Trouble de l’identité. Trouble de l’histoire des États-Unis avec Warren Neidich (présenté dans le off), si à l’aise avec réel et fictif qu’il invente ses propres archives : on rêve en direct avec Photoshop ! « Tout est faux, tout est théâtre, précise ce photographe américain basé à Berlin. Nous louons les costumes à Broadway, et nous réalisons les scènes dans la banlieue de New York. » Son exposition est assez troublante, parce qu’il ne cache rien, on devine les artifices et autres maléfices… Ainsi, la bataille de Chickamauga (1863) qu’il « réactualise » en la photographiant d’avion, comme si Nadar, à son époque, l’avait pris du haut de son ballon emprunté à Jules Verne. Ou son hommage ironique à Curtis, le photographe des Indiens oubliés, qui n’est qu’une suite de photogrammes de westerns télévisés. « Je suis un artiste politique, j’essaie de changer ce qu’il y a dans la tête des gens, je suis dans la culture de l’événement », conclut-il.
« Les quinze auteurs de Peso y levedad ne ferment pas les yeux devant la réalité. Il n’y a aucun exotisme. Leur photographie est une prise de conscience ». À l’Instituto Cervantes, Laura Terré, co-commissaire avec Rosina Cazali, résume le propos de l’exposition « la plus gratifiante » (Claude Bussac) de PHE11. Ces jeunes photographes ont été sélectionnés l’an passé lors de Transatlántica, un mouvement d’ouverture lancé depuis quatre ans en Amérique latine. Tout impressionne. La qualité des épreuves. Leur accrochage.

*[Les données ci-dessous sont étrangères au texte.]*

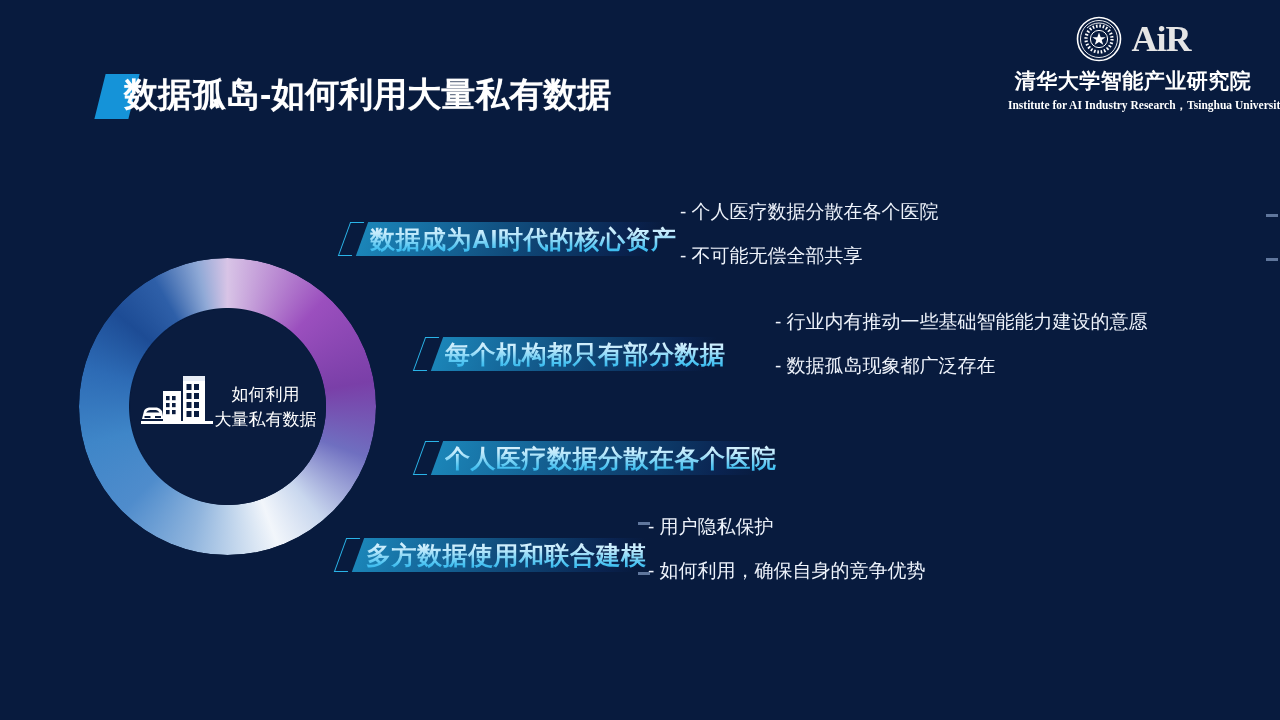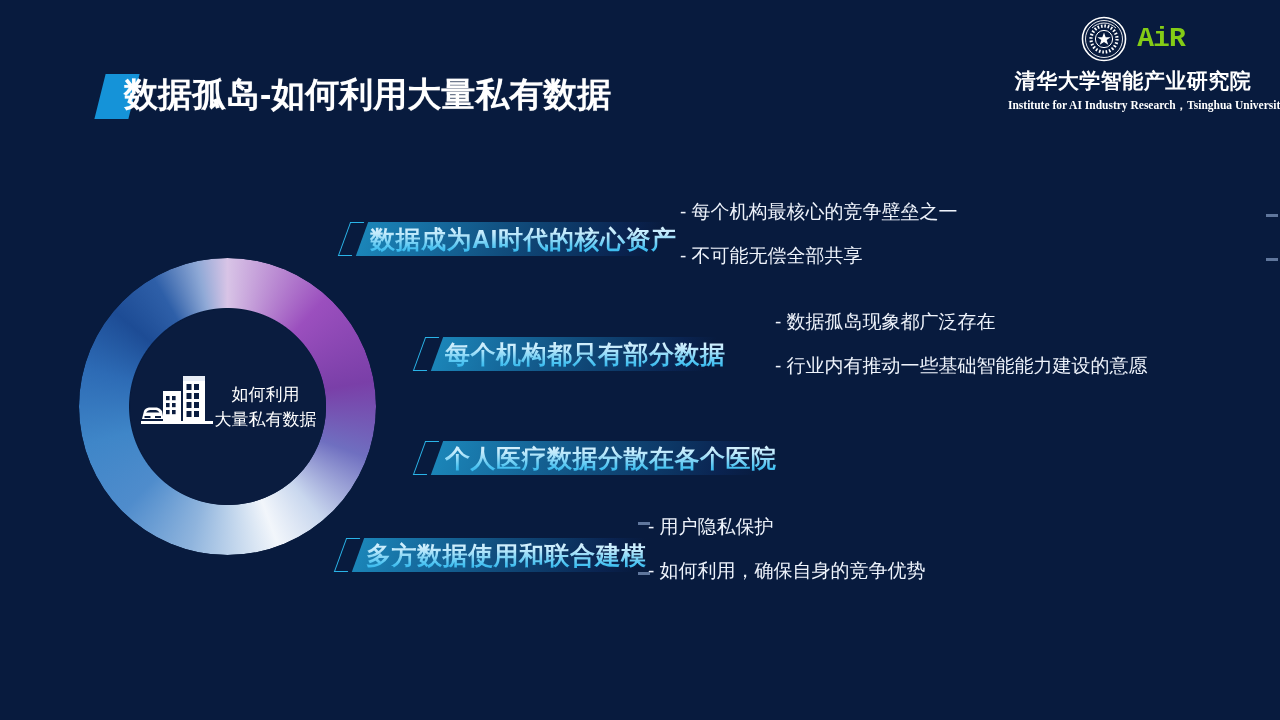"AiR" #logo-air-text { color: #84cc16 -> #e5e5e5; font-family: Liberation Mono, monospace -> Liberation Serif, serif; font-size: 28px -> 36px }
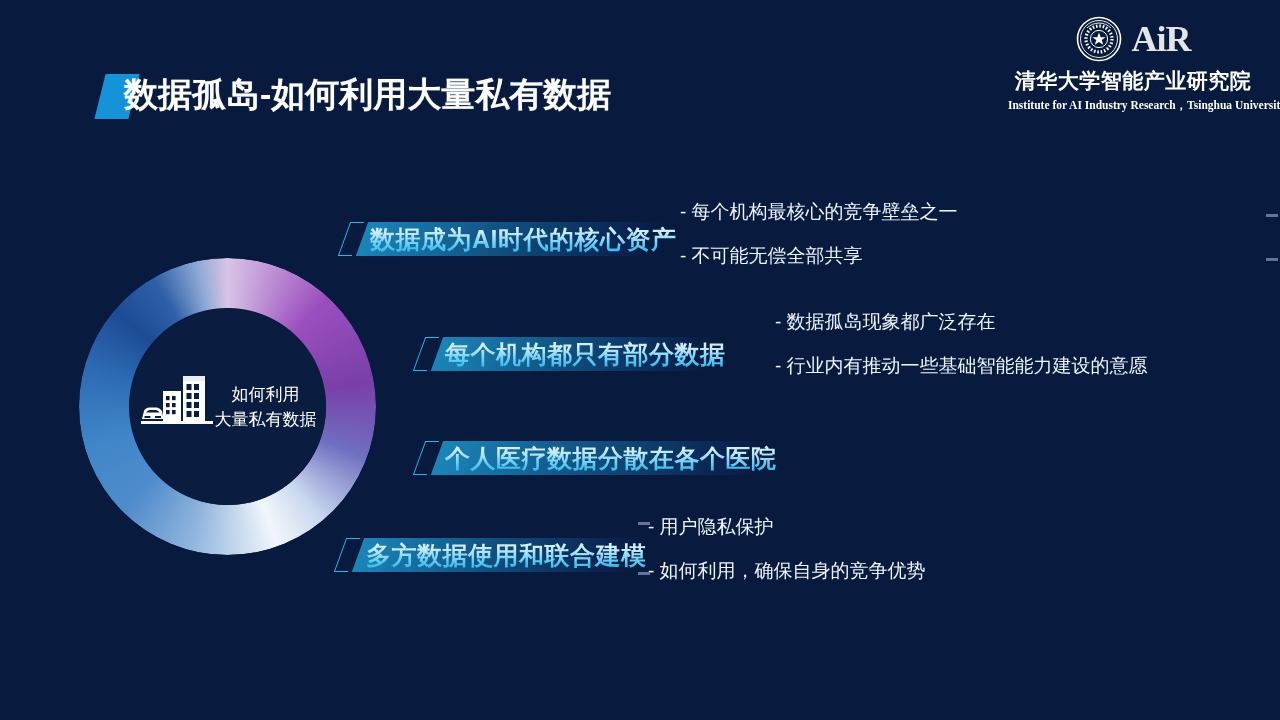"- 每个机构最核心的竞争壁垒之一" div.bullet { text: 每个机构最核心的竞争壁垒之一 -> 个人医疗数据分散在各个医院 }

Et la force inouïe des témoignages, bruts ou célestes. De Mayerling García (Nicaragua) à Mauricio Palos (Mexique), de Diego Levy (Argentine) à Eunice Adorno (Mexique), désormais leurs images nous appartiennent.
Enfin. Dans l’un des ateliers prodigieux du Matadero, est projetée 48, une installation éloquente de la Portugaise Susana de Sousa Dias, réalisée à partir d’un ensemble de photographies des archives de la DGS (la police politique de la dictature portugaise, 1926-1974). Elle écrit : « Qu’est-ce que la photographie d’un visage peut révéler d’un système politique ? Qu’est-ce qu’une image, prise il y a plus de 35 ans, peut nous dire sur notre actualité ? ».
Plus tard, Gerardo Mosquera condensera en trois mots la quatorzième édition de PHotoEspaña : « Provoquer la pensée ».
Brigitte Ollier
PHotoEspaña, 14ième édition, dans tout Madrid, jusqu’au 24 juillet (certaines expositions se terminent plus tôt ; d’autres un peu plus tard). Entrée gratuite, sauf au musée Reina Sofia -où l’on peut (re)voir des chefs-d’œuvre, ainsi Picasso et Guernica (1937), plus que jamais d’actualité.